Yesterday's post on my first impressions of Mumbai was just that-the first impressions. Today I got a better taste of what this city is all about, and I have some more to say.
As an aside, I have to admit that in order to interest you I've had to get more creative with these posts as I'm no longer visiting care homes and hospitals and interacting with interesting people in the field. So now I'm just touring cities and talking about whatever comes to mind.
Anyway, today Sej and I were very lucky to have our very own tour guide, Kiran. Kiran is a family friend of Renu Aunty (a family friend of my parents), with whom we are staying while we're here in Mumbai. Kiran showed us the major universities of Mumbai, including St. Xavier's, Bombay University, and Jai Hind College. It was interesting to see how different they all are.

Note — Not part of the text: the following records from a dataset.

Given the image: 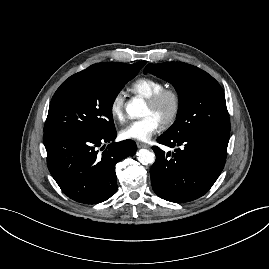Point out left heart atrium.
<instances>
[{
	"label": "left heart atrium",
	"mask_w": 269,
	"mask_h": 269,
	"mask_svg": "<svg viewBox=\"0 0 269 269\" xmlns=\"http://www.w3.org/2000/svg\"><path fill=\"white\" fill-rule=\"evenodd\" d=\"M161 121L154 115H146L141 119L134 120L127 124L121 131L123 139L148 141L161 129Z\"/></svg>",
	"instance_id": "left-heart-atrium-1"
}]
</instances>
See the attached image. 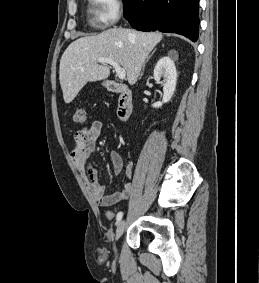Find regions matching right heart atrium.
<instances>
[{"instance_id": "1", "label": "right heart atrium", "mask_w": 259, "mask_h": 283, "mask_svg": "<svg viewBox=\"0 0 259 283\" xmlns=\"http://www.w3.org/2000/svg\"><path fill=\"white\" fill-rule=\"evenodd\" d=\"M97 22L107 28L114 25L123 13V0H92Z\"/></svg>"}]
</instances>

We also got to see some of the architecture typical of the city. It is distinctly different from any other city I've seen in India (and by now I feel like I've seen many). It's heavily influenced by the British. Train stations look like churches, with tall steeples and intricacies that you'd never expect from a simple public transportation building. The buildings are very very old, but surprisingly still standing despite 150 years (give or take) of wear and tear. Not all the buildings are old; there are so many high rises being built in the city, too. From apartments to corporate offices, Mumbai's skyline is rapidly growing. The mix of old and new buildings is interesting to see...more of that contrast/disparity we always talk about.
To get around, we relied on public transportation, which was an experience in itself (especially in the pouring rain!). We took the bus to the center of town, and a train to get back home (we live in a residential area of Mumbai). The bus was very convenient, and since it's Sunday, we didn't have to deal with the usual full frontal assault that is an Indian bus ride (Kiran agrees...she says that you come out of the bus half-raped, usually). The state of the trains is really bad, but it's so convenient that what it lacks in beauty, it makes up for (somewhat) in usability. However, Kiran told us that she's seen dead bodies on the train, because they are so packed during the weekdays that there isn't enough room for all the riders. They fall off the train onto the tracks. Another public health concern in a country that has more than its share.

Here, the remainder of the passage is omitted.